Kebijakan Fiskal Daerah Dinilai Strategis Dorong Inovasi dan Teknologi di Jawa Timur

Kebijakan fiskal daerah disebut menjadi salah satu instrumen strategis pemerintah daerah untuk mengarahkan pembangunan ekonomi dan sosial, terutama dalam kerangka otonomi daerah melalui pengelolaan Anggaran Pendapatan dan Belanja Daerah (APBD). Di Jawa Timur, kebijakan ini dipandang berperan dalam mendorong pertumbuhan ekonomi berkelanjutan melalui peningkatan kualitas sumber daya manusia, pembangunan infrastruktur, serta penguatan inovasi dan teknologi.

Jawa Timur merupakan salah satu provinsi dengan kontribusi ekonomi besar di Indonesia. Dengan jumlah penduduk yang besar dan struktur ekonomi yang beragam, daerah ini dinilai memiliki potensi mengembangkan inovasi berbasis teknologi di sektor industri, UMKM, maupun pelayanan publik. Namun, pengembangan inovasi daerah masih menghadapi tantangan, antara lain ketimpangan pembangunan antarwilayah, keterbatasan kapasitas fiskal di sejumlah daerah, serta rendahnya adopsi teknologi di kalangan pelaku usaha kecil dan menengah.

Dalam konteks tersebut, kebijakan fiskal daerah diposisikan sebagai langkah strategis untuk membangun ekosistem inovasi. Upaya itu antara lain dilakukan melalui alokasi belanja daerah yang tepat sasaran, pemberian insentif fiskal, serta pemanfaatan Dana Alokasi Khusus (DAK). Pendekatan ini diharapkan dapat memperkuat dukungan pembiayaan bagi pengembangan teknologi dan inovasi secara berkelanjutan.

Implementasi kebijakan fiskal daerah di Jawa Timur digambarkan melalui beberapa instrumen, seperti belanja daerah, insentif fiskal, serta transfer ke daerah dari pemerintah pusat. Belanja daerah diarahkan untuk mendukung sektor strategis, termasuk pendidikan, pelatihan, penelitian dan pengembangan, serta pembangunan infrastruktur teknologi informasi. Investasi pada pendidikan dan pelatihan ditujukan untuk meningkatkan kualitas sumber daya manusia agar mampu beradaptasi dengan perkembangan teknologi dan tuntutan inovasi.

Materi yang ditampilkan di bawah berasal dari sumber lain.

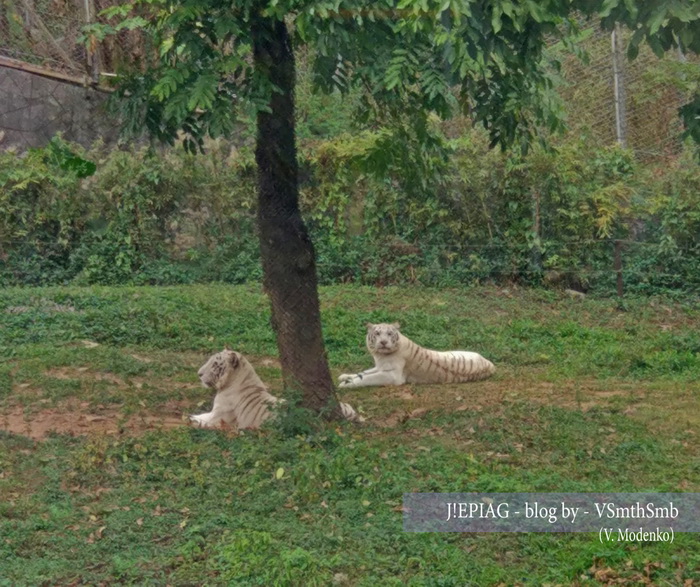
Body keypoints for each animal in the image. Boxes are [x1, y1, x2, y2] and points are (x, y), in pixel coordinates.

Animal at [338, 322, 492, 390]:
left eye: (389, 334)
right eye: (377, 333)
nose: (383, 342)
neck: (381, 355)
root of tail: (491, 365)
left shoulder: (392, 375)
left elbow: (367, 378)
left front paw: (346, 384)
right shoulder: (380, 366)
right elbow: (363, 372)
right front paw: (344, 377)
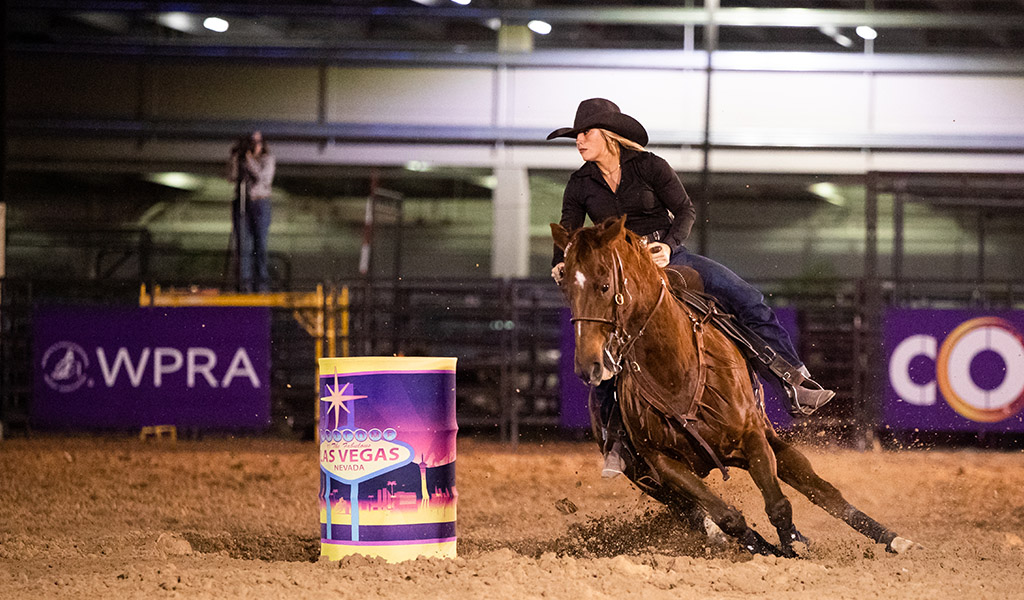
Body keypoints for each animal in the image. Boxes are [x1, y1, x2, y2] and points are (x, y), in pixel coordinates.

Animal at [551, 215, 917, 557]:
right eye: (566, 287)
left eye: (603, 285)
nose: (588, 364)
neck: (674, 369)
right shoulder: (664, 465)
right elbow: (728, 518)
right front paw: (769, 549)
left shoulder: (752, 437)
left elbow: (779, 505)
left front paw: (791, 548)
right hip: (655, 484)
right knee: (702, 517)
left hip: (771, 440)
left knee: (821, 489)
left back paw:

Selain belanja daerah, insentif fiskal juga disebut digunakan untuk mendorong aktivitas ekonomi berbasis inovasi. Bentuknya dapat berupa keringanan pajak daerah, kemudahan perizinan, dan dukungan pembiayaan bagi pelaku usaha, khususnya UMKM dan startup berbasis teknologi. Kebijakan ini diarahkan untuk menurunkan biaya usaha, meningkatkan minat investasi, serta mempercepat adopsi teknologi digital di tingkat daerah.

Berdasarkan data Kementerian Keuangan Republik Indonesia, realisasi insentif fiskal dan DAK di Jawa Timur dilaporkan meningkat sepanjang 2024. Peningkatan tersebut dipandang mencerminkan komitmen pemerintah dalam memperkuat pembiayaan pembangunan daerah. DAK Fisik disebut dimanfaatkan untuk pembangunan infrastruktur pendukung inovasi, seperti fasilitas pendidikan dan sarana teknologi, sementara DAK Nonfisik diarahkan untuk meningkatkan kualitas layanan publik, pendidikan, dan pelatihan.

Hubungan kebijakan fiskal daerah dengan inovasi digambarkan melalui alur perencanaan APBD, alokasi anggaran, hingga dampaknya terhadap peningkatan inovasi dan teknologi daerah. Melalui sinergi antara pemerintah daerah, perguruan tinggi, dan sektor swasta, implementasi kebijakan fiskal diharapkan dapat mendorong peningkatan Indeks Inovasi Daerah serta memperkuat daya saing ekonomi Jawa Timur secara berkelanjutan.

Meski demikian, keberhasilan kebijakan fiskal tidak hanya ditentukan oleh besarnya anggaran, melainkan juga efektivitas pelaksanaan dan kuatnya sinergi antarpemangku kepentingan. Karena itu, diperlukan penguatan koordinasi, peningkatan kualitas perencanaan anggaran, serta pemanfaatan teknologi digital dalam pengelolaan keuangan daerah agar kebijakan fiskal dapat mendorong inovasi dan teknologi secara lebih optimal.